Secureframe can simplify and streamline your cybersecurity efforts. We can help you automate risk assessments, reduce your third-party risk, simplify policy management, speed up cloud remediation, and conduct continuous monitoring to look for gaps in controls so you can maintain continuous compliance. We can also make training your workforce on the latest security and privacy best practices easy and automatic. 

Plus, our in-house compliance team can give personalized advice based on your company’s unique risks and industry requirements to keep you secure and compliant, even as you scale.

When asked how Secureframe helped them improve, 81% of UserEvidence survey respondents say they reduced the risk of data breaches, with 39% saying they cut that risk by at least half.

To learn more about how Secureframe can help you develop a robust cybersecurity program and reduce the risk of cyber attacks, request a demo today.

About the UserEvidence Survey

The data about Secureframe users was obtained through an online survey conducted by UserEvidence in February 2024. The survey included responses from 44 Secureframe users (the majority of whom were manager-level or above) across the information technology, consumer discretionary, industrials, financial, and healthcare industries.


What are the statistics for cyber security in 2023?

The average cost of a data breach reached an all-time high in 2023 of USD 4.45 million, which represents a 2.3% increase from 2022. In 2023, 52% of all breaches involved some form of customer personal identifiable information, such as names and Social Security numbers, making customer PII the most commonly breached record type for the third year in a row. These are just a few statistics that represent the cybersecurity landscape in 2023. You can find more here.

What is 90% of cyber incidents?

According to a few studies, approximately 90% of cyber incidents are due to human error.
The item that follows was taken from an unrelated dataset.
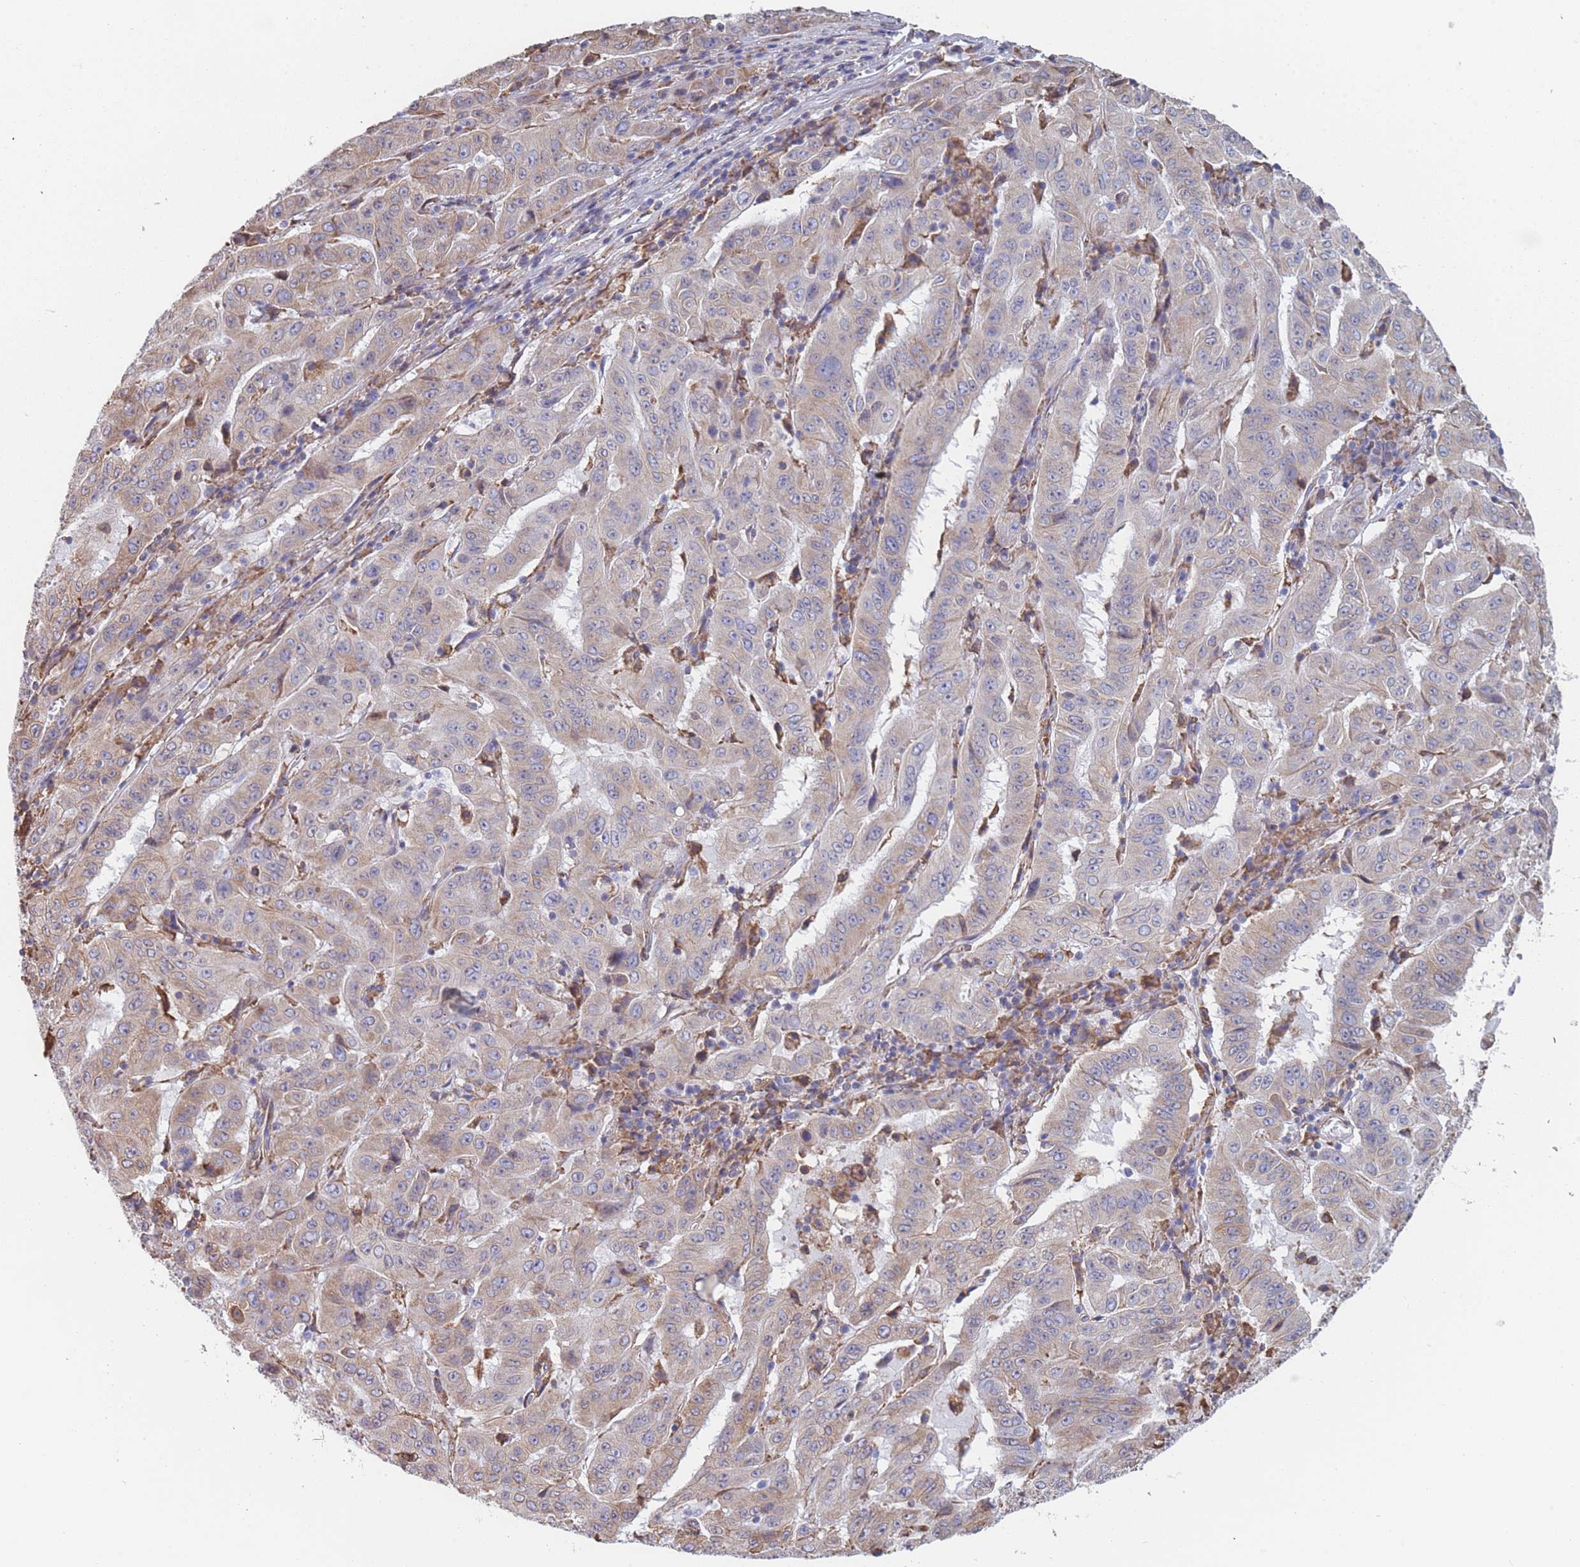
{"staining": {"intensity": "weak", "quantity": "25%-75%", "location": "cytoplasmic/membranous"}, "tissue": "pancreatic cancer", "cell_type": "Tumor cells", "image_type": "cancer", "snomed": [{"axis": "morphology", "description": "Adenocarcinoma, NOS"}, {"axis": "topography", "description": "Pancreas"}], "caption": "IHC staining of pancreatic cancer (adenocarcinoma), which shows low levels of weak cytoplasmic/membranous staining in about 25%-75% of tumor cells indicating weak cytoplasmic/membranous protein positivity. The staining was performed using DAB (3,3'-diaminobenzidine) (brown) for protein detection and nuclei were counterstained in hematoxylin (blue).", "gene": "OR7C2", "patient": {"sex": "male", "age": 63}}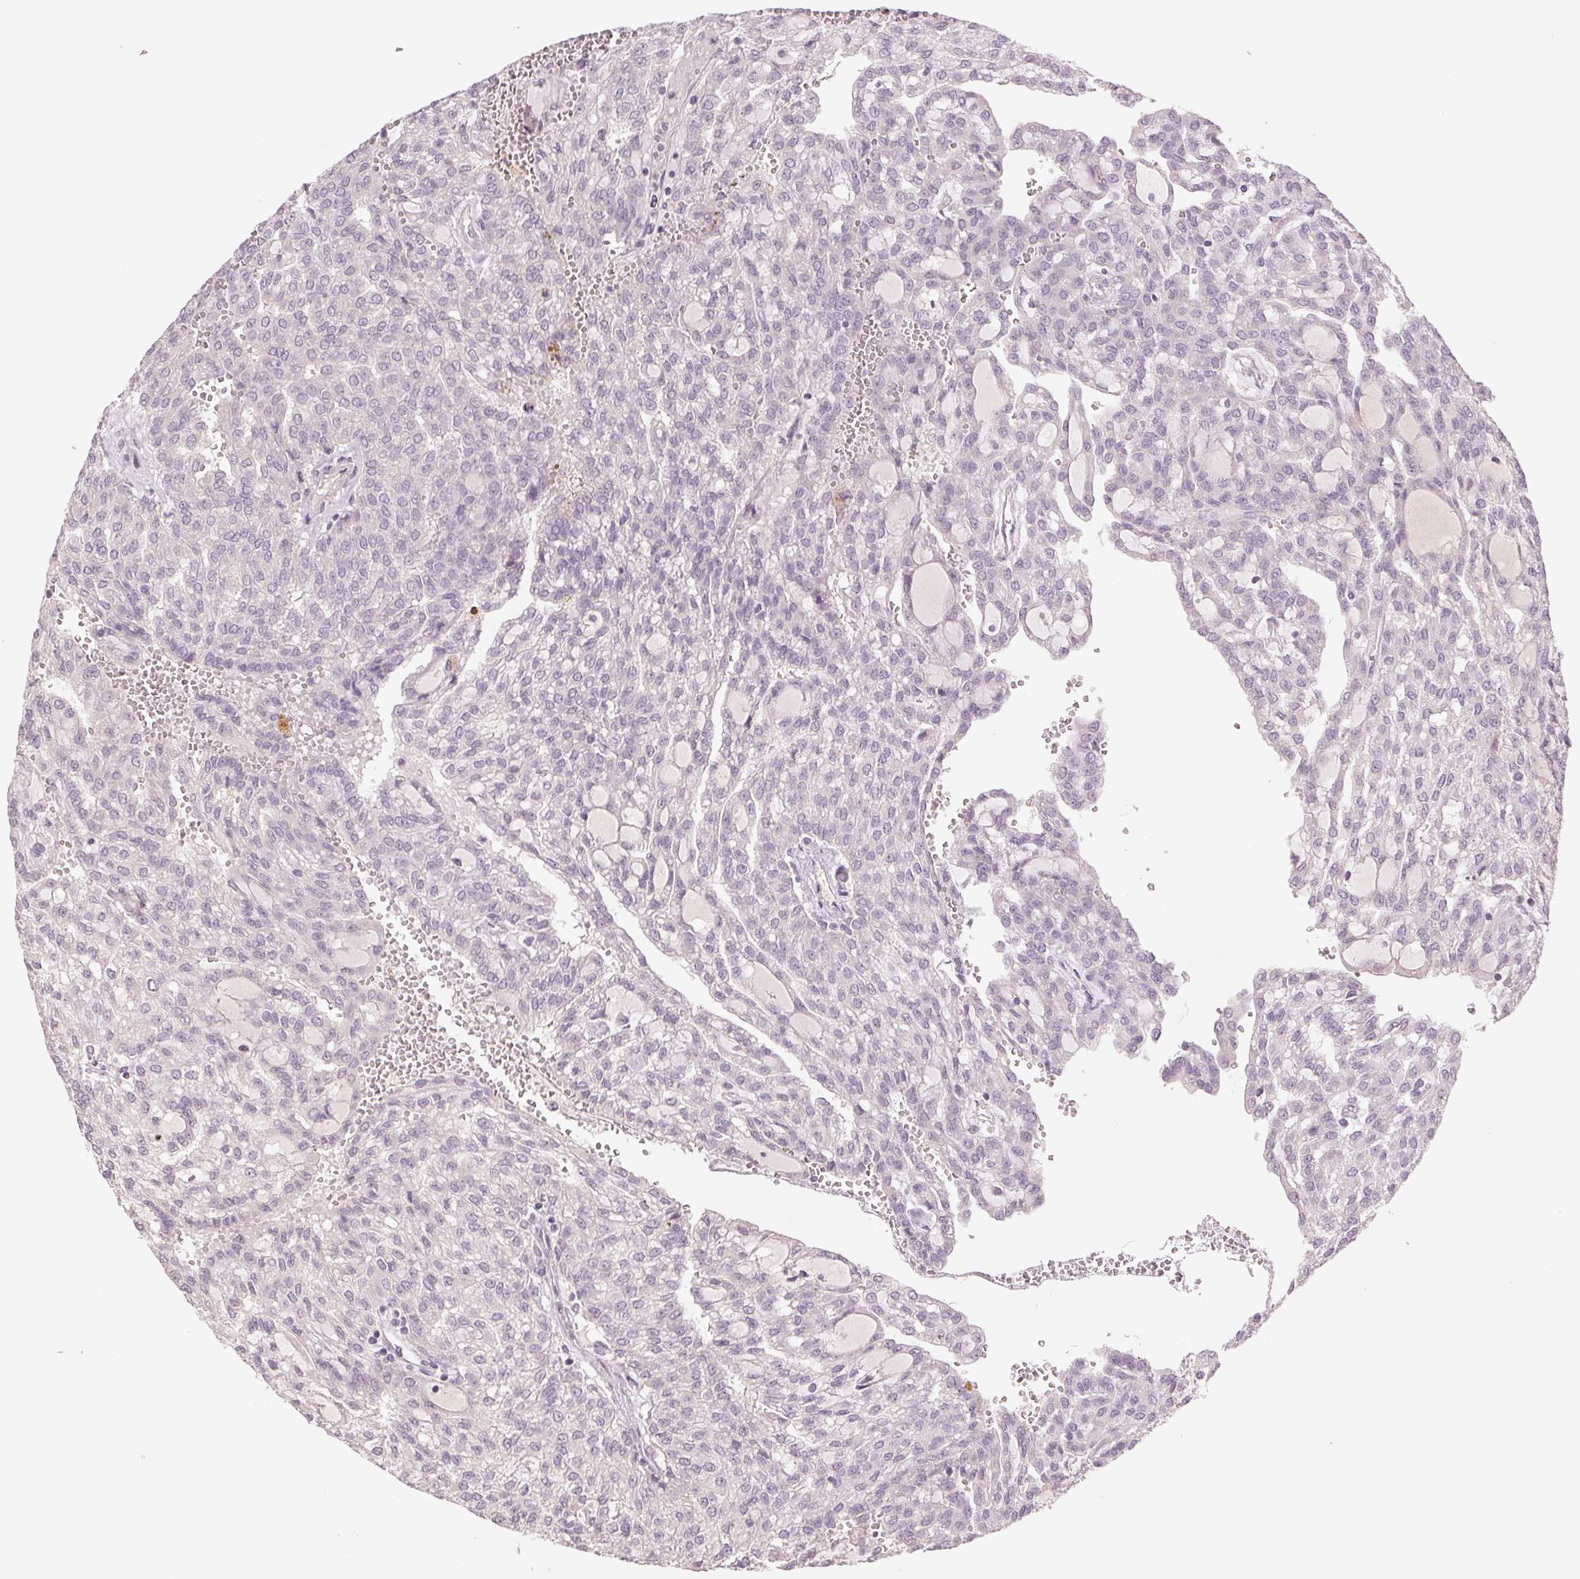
{"staining": {"intensity": "negative", "quantity": "none", "location": "none"}, "tissue": "renal cancer", "cell_type": "Tumor cells", "image_type": "cancer", "snomed": [{"axis": "morphology", "description": "Adenocarcinoma, NOS"}, {"axis": "topography", "description": "Kidney"}], "caption": "The photomicrograph reveals no staining of tumor cells in renal cancer (adenocarcinoma). (Immunohistochemistry (ihc), brightfield microscopy, high magnification).", "gene": "PPIA", "patient": {"sex": "male", "age": 63}}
For example, CybSafe analysis of data from the UK’s Information Commissioner’s Office (ICO) found that 90% of data breaches were caused by user error in 2019. The World Economic Forum's 2022 Global Risks Report stated that 95% of cybersecurity incidents occur due to human error.

What do 80% of cyber attacks involve?

According to a few studies, approximately 80% of cyber attacks involve weak or stolen passwords. For example, according to the 2021 Password Security Report by LastPass, more than 80% of breaches were caused by weak, reused, or stolen passwords.